Era novembro de 2014. Primeiro fim de semana. Plena campanha da Dilma. Fim de tarde na RPPN dele, a Linda Serra dos Topázios. Jaime e eu começamos a conversar sobre a falta que fazia termos acesso a um veículo independente e democrático de informação.

Resolvemos fundar o nosso. Um espaço não comercial, de resistência. Mais um trabalho de militância, voluntário, por suposto. Jaime propôs um jornal; eu, uma revista. O nome eu escolhi (ele queria Bacurau). Dividimos as tarefas. A capa ficou com ele, a linha editorial também.

Correr atrás da grana ficou por minha conta. A paleta de cores, depois de larga prosa, Jaime fechou questão – “nossas cores vão ser o vermelho e o amarelo, porque revista tem que ter cor de luta, cor vibrante” (eu queria verde-floresta). Na paz, acabei enfiando um branco.

Fizemos a primeira edição da Xapuri lá mesmo, na Reserva, em uma noite. Optamos por centrar na pauta socioambiental. Nossa primeira capa foi sobre os povos indígenas isolados do Acre: ‘Isolados, Bravos, Livres: Um Brasil Indígena por Conhecer”. Depois de tudo pronto, Jaime inventou de fazer uma outra boneca, “porque toda revista tem que ter número zero”.

Dessa vez finquei pé, ficamos com a capa indígena. Voltei pra Brasília com a boneca praticamente pronta e com a missão de dar um jeito de imprimir.

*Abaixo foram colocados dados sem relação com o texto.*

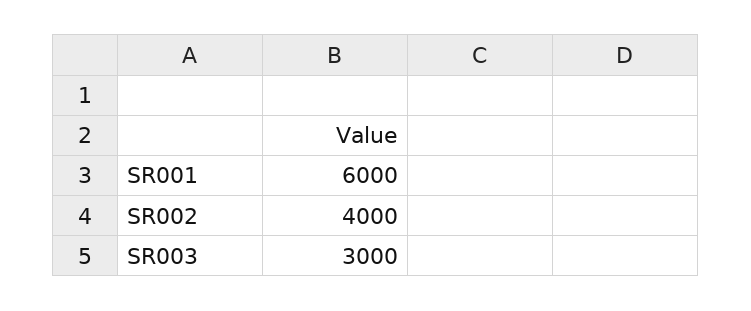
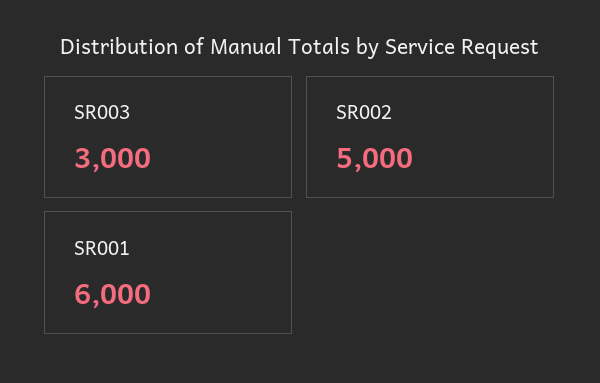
  {
    "SR001": 6000,
-   "SR002": 4000,
+   "SR002": 5000,
    "SR003": 3000
  }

Nos dias seguintes, o Jaime veio pra Formosa, pra convencer minha irmã Lúcia a revisar a revista, “de grátis”. Com a primeira revista impressa, a próxima tarefa foi montar o Conselho Editorial.

Jaime fez questão de visitar, explicar o projeto e convidar pessoalmente cada conselheiro e cada conselheira (até a doença agravar, nos seus últimos meses de vida, nunca abriu mão dessa tarefa). Daqui rumamos pra Goiânia, para convidar o arqueólogo Altair Sales Barbosa, nosso primeiro conselheiro. “O mais sabido de nóis,” segundo o Jaime.

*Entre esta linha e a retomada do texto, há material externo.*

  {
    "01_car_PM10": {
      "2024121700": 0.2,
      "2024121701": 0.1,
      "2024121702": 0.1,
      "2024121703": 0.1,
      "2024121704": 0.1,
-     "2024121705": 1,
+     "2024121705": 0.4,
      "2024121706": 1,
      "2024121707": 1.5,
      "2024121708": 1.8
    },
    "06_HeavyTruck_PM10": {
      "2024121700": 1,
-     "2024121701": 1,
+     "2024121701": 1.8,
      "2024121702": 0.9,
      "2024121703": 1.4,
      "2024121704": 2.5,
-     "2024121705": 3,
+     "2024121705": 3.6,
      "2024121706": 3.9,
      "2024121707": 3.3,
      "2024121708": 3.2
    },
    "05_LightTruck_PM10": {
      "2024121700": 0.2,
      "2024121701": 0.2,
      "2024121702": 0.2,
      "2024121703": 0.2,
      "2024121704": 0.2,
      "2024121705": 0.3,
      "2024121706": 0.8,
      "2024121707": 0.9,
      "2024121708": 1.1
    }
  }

Trilhamos uma linda jornada. Em 80 meses, Jaime fez questão de decidir, mensalmente, o tema da capa e, quase sempre, escrever ele mesmo. Às vezes, ligava pra falar da ótima ideia que teve, às vezes sumia e, no dia certo, lá vinha o texto pronto, impecável.

Na sexta-feira, 9 de julho, quando preparávamos a Xapuri 81, pela primeira vez em sete anos, ele me pediu para cuidar de tudo. Foi uma conversa triste, ele estava agoniado com os rumos da doença e com a tragédia que o Brasil enfrentava. Não falamos em morte, mas eu sabia que era o fim.

Hoje, cá estamos nós, sem as capas do Jaime, sem as pautas do Jaime, sem o linguajar do Jaime, sem o jaimês da Xapuri, mas na labuta, firmes na resistência. Mês sim, mês sim de novo, como você sonhava, Jaiminho, carcamos porva e, enfim, chegamos à nossa edição número 100. E, depois da Xapuri 100, como era desejo seu, a gente segue esperneando.

Fica tranquilo, camarada, que por aqui tá tudo direitim.